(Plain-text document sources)
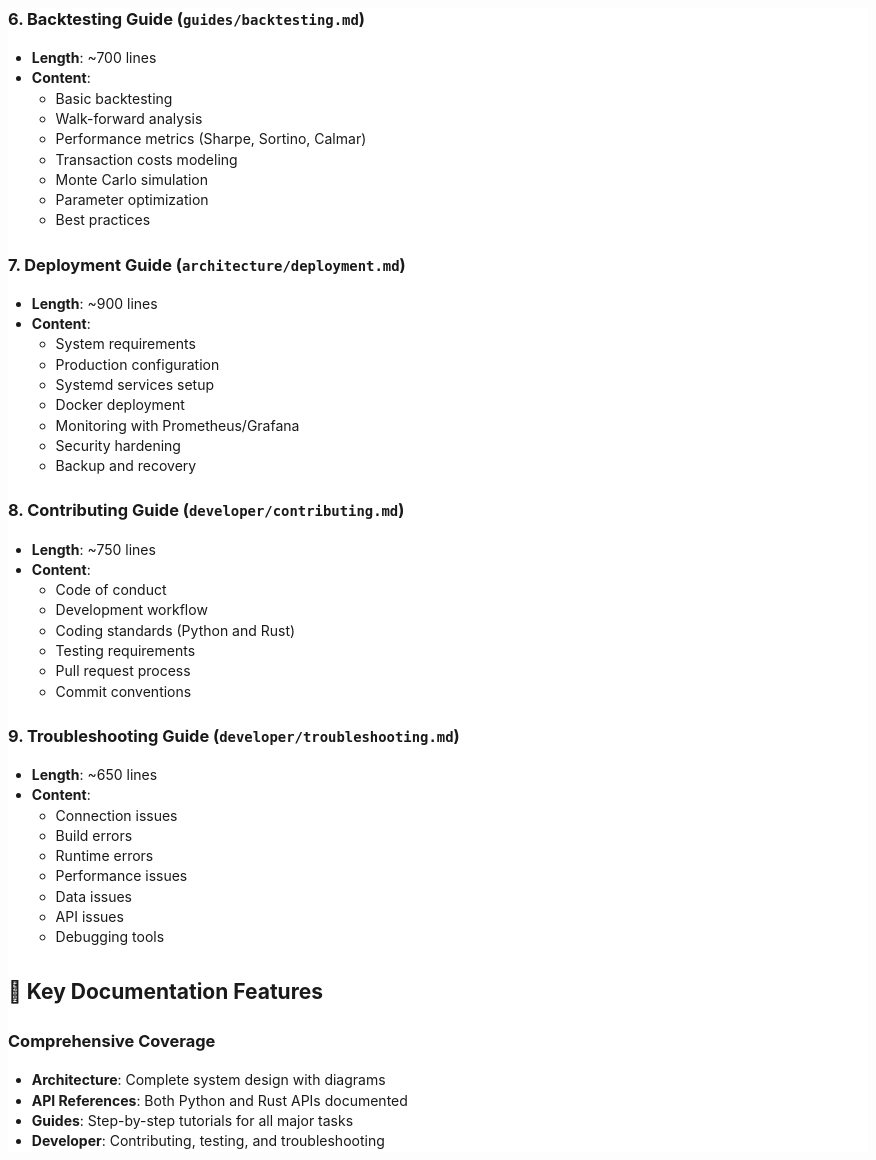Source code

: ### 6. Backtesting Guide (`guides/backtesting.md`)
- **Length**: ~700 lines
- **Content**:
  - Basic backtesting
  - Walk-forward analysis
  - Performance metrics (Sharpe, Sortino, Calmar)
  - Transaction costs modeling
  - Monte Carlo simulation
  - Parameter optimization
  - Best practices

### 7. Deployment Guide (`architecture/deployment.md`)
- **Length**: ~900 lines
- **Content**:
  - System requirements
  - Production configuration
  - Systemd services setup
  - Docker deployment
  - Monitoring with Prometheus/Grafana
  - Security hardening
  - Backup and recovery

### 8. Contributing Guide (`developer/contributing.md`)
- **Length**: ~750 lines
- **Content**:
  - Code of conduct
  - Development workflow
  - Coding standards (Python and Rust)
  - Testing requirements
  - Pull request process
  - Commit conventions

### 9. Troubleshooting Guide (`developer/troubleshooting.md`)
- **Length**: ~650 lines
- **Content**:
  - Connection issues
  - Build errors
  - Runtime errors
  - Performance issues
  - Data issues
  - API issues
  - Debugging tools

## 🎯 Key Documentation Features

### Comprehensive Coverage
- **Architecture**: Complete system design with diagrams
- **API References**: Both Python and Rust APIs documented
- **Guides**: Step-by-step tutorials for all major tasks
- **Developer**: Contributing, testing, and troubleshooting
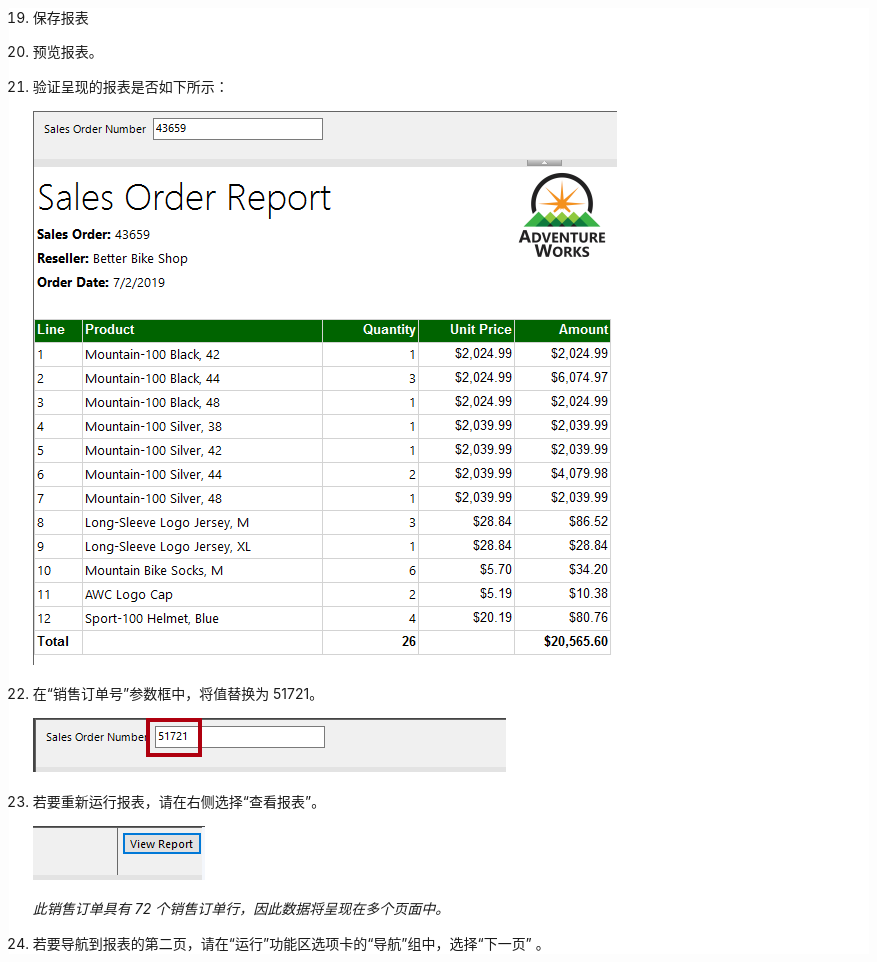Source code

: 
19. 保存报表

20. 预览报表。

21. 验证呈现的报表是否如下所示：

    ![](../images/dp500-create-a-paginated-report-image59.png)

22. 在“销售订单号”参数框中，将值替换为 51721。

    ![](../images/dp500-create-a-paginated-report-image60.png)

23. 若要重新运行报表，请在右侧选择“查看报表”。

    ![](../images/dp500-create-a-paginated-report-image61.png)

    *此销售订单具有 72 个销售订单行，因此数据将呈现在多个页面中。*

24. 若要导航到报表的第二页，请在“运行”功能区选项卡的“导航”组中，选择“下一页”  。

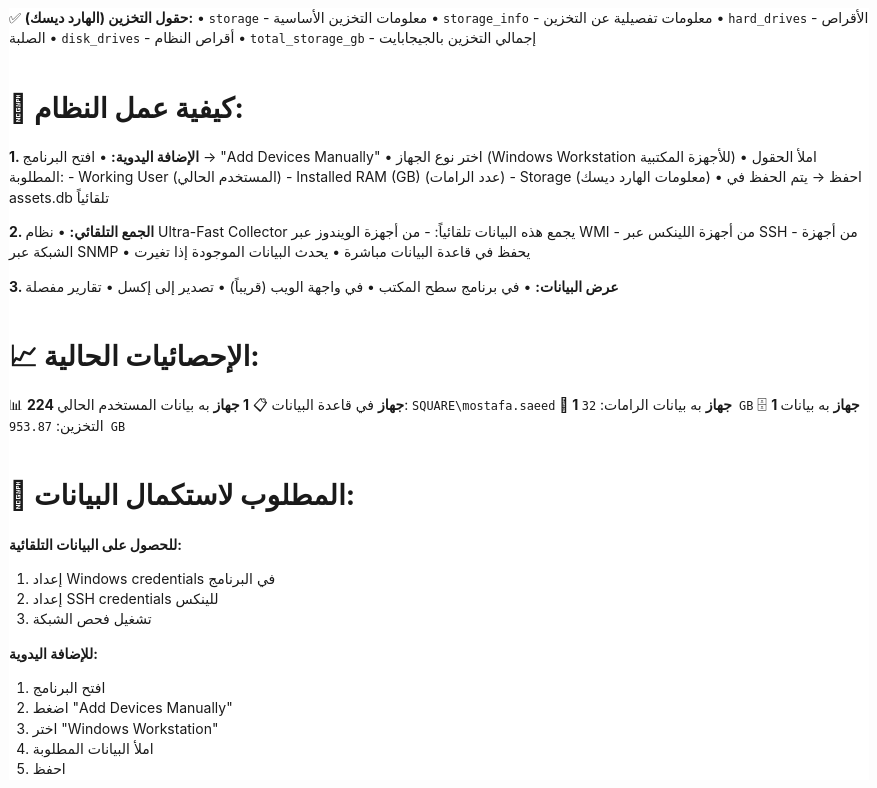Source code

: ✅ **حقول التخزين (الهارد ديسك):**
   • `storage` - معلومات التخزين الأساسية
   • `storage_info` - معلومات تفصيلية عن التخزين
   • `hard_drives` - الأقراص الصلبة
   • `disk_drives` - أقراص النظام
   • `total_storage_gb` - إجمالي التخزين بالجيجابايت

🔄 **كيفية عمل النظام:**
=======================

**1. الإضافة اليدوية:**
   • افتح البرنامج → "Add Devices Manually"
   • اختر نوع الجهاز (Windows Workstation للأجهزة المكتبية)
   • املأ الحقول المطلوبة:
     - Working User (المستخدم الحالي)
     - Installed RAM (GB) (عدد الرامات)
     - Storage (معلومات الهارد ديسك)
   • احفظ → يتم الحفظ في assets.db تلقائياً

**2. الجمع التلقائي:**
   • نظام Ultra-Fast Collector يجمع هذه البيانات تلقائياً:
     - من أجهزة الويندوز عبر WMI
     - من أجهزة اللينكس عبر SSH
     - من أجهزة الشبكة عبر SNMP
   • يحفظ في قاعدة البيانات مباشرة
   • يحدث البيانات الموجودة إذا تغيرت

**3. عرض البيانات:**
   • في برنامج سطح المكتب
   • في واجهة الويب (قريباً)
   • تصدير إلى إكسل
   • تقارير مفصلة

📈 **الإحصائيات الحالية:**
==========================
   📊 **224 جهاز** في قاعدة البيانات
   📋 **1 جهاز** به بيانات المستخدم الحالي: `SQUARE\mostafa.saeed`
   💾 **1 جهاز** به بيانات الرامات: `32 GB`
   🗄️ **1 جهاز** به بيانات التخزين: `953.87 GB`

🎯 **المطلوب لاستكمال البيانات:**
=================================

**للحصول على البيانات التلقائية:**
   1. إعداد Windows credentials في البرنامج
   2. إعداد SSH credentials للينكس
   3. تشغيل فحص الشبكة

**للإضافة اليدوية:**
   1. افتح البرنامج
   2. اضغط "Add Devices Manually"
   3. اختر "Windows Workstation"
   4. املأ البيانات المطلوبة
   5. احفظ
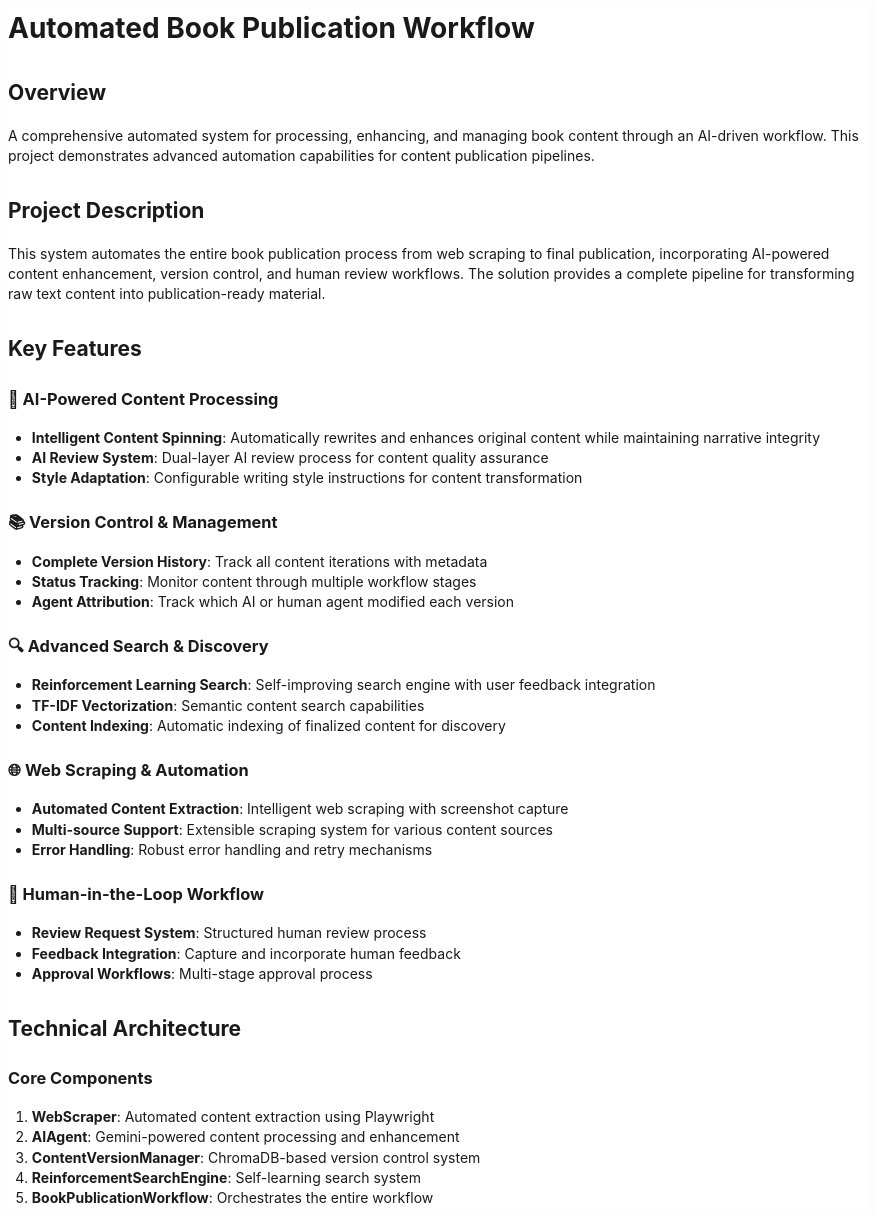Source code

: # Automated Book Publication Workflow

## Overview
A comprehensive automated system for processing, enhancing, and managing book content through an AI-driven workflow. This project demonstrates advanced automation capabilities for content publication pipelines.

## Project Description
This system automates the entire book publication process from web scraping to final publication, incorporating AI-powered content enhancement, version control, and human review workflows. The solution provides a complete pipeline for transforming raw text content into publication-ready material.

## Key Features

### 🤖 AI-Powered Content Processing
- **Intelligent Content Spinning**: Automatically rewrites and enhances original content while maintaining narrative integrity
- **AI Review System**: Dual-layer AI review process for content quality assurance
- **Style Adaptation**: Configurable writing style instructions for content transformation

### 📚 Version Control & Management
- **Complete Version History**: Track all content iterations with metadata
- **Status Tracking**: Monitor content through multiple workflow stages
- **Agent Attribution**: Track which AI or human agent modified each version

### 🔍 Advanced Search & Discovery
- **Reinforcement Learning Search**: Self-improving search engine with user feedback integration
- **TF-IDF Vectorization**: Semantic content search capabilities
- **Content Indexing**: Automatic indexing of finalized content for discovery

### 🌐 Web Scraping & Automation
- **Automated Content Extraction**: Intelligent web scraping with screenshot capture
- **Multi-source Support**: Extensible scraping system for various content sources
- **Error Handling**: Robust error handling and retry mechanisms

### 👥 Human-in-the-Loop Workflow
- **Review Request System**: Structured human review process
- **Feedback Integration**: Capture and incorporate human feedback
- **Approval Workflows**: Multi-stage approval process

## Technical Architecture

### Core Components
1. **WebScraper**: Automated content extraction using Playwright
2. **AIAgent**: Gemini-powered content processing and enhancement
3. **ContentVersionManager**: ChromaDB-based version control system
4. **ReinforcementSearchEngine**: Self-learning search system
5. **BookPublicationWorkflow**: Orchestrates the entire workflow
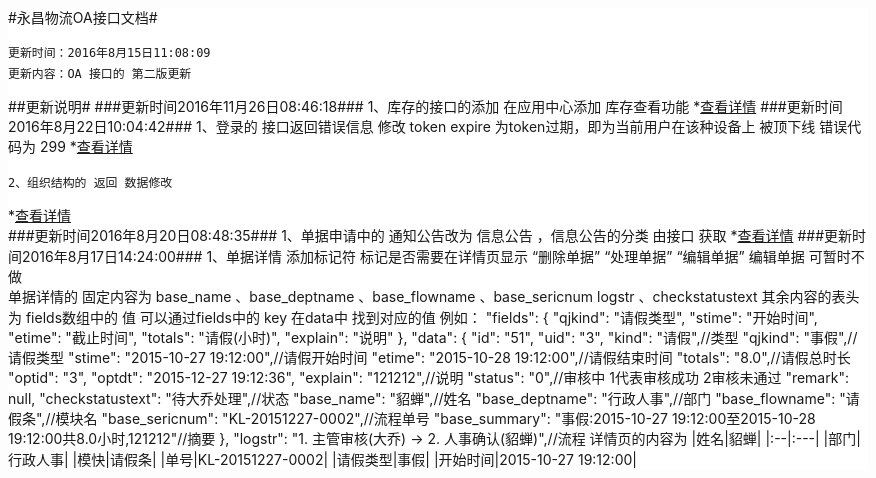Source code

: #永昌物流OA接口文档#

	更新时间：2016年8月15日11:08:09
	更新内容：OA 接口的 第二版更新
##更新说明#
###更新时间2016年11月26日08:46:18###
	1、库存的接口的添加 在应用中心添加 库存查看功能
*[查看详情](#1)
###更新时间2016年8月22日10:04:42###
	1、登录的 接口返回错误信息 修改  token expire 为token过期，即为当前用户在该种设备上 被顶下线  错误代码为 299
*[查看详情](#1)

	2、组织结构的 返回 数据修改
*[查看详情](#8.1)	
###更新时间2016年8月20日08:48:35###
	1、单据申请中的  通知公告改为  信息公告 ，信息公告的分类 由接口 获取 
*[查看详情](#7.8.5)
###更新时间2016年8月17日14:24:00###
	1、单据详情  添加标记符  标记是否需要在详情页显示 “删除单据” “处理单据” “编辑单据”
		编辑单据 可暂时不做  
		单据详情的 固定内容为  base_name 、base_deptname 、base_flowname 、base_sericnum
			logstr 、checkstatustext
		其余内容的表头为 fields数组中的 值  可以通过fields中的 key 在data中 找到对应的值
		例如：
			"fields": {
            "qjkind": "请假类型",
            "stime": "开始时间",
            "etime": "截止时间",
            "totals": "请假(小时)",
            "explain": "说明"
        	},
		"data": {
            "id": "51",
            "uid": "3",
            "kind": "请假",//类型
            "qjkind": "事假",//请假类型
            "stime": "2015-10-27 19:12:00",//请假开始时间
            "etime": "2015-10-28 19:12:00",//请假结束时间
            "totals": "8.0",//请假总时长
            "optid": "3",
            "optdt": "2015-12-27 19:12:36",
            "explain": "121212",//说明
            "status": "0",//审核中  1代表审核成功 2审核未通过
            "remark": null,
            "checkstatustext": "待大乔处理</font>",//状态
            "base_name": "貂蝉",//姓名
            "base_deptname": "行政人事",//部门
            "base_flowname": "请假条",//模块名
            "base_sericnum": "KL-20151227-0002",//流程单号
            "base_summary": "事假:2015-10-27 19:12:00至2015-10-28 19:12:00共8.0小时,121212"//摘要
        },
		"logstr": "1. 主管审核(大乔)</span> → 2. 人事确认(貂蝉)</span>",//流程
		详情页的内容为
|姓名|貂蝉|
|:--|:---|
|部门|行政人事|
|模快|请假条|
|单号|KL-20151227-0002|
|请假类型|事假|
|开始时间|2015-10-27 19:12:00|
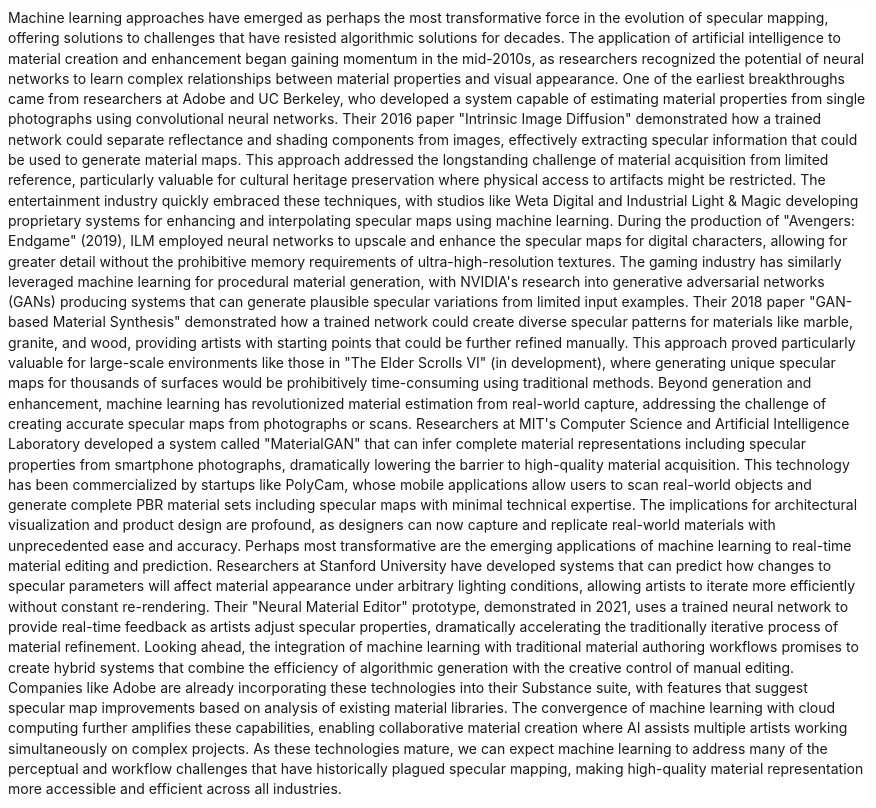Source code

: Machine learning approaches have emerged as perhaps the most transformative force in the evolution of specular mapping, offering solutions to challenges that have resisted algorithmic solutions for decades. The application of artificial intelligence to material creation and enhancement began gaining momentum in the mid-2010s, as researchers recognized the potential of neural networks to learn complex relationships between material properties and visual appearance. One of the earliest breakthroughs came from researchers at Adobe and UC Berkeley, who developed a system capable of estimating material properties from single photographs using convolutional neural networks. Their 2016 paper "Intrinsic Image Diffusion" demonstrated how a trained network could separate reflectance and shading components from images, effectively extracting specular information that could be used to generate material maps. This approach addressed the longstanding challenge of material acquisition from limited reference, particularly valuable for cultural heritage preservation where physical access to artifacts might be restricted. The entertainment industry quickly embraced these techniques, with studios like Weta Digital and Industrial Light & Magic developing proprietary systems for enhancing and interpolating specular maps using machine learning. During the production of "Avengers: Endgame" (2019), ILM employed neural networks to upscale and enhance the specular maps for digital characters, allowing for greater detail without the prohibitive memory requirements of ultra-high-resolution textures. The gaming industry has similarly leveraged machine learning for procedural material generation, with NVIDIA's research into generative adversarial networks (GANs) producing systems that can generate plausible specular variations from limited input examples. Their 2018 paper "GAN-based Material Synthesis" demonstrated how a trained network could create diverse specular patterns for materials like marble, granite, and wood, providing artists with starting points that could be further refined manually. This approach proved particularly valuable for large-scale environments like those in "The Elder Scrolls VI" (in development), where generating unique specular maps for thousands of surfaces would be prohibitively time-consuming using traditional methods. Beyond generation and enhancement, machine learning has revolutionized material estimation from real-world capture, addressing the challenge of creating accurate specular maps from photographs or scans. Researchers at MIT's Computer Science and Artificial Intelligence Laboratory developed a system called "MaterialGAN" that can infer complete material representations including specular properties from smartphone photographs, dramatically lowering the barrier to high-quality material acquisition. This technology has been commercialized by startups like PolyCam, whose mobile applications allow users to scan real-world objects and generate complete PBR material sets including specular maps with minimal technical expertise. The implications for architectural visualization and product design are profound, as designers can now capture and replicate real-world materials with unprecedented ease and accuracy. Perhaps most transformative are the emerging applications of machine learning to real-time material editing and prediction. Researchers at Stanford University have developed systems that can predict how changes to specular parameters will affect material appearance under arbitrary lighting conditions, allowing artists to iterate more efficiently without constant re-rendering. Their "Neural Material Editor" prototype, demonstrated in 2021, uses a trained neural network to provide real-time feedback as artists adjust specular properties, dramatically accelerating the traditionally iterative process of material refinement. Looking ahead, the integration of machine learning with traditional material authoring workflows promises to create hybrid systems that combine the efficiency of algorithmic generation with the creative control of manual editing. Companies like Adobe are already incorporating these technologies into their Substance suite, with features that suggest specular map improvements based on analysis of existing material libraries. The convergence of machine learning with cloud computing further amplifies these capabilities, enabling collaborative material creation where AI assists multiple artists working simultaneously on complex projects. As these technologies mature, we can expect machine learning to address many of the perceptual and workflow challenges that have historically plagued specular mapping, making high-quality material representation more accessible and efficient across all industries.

Task requirements: Set down everything from the start of the material down through the line that contains "- Best practices", including that line. Reproduce those lines without changes and leave the pictures out.

Expected answer:
Source code

: ### 6. Backtesting Guide (`guides/backtesting.md`)
- **Length**: ~700 lines
- **Content**:
  - Basic backtesting
  - Walk-forward analysis
  - Performance metrics (Sharpe, Sortino, Calmar)
  - Transaction costs modeling
  - Monte Carlo simulation
  - Parameter optimization
  - Best practices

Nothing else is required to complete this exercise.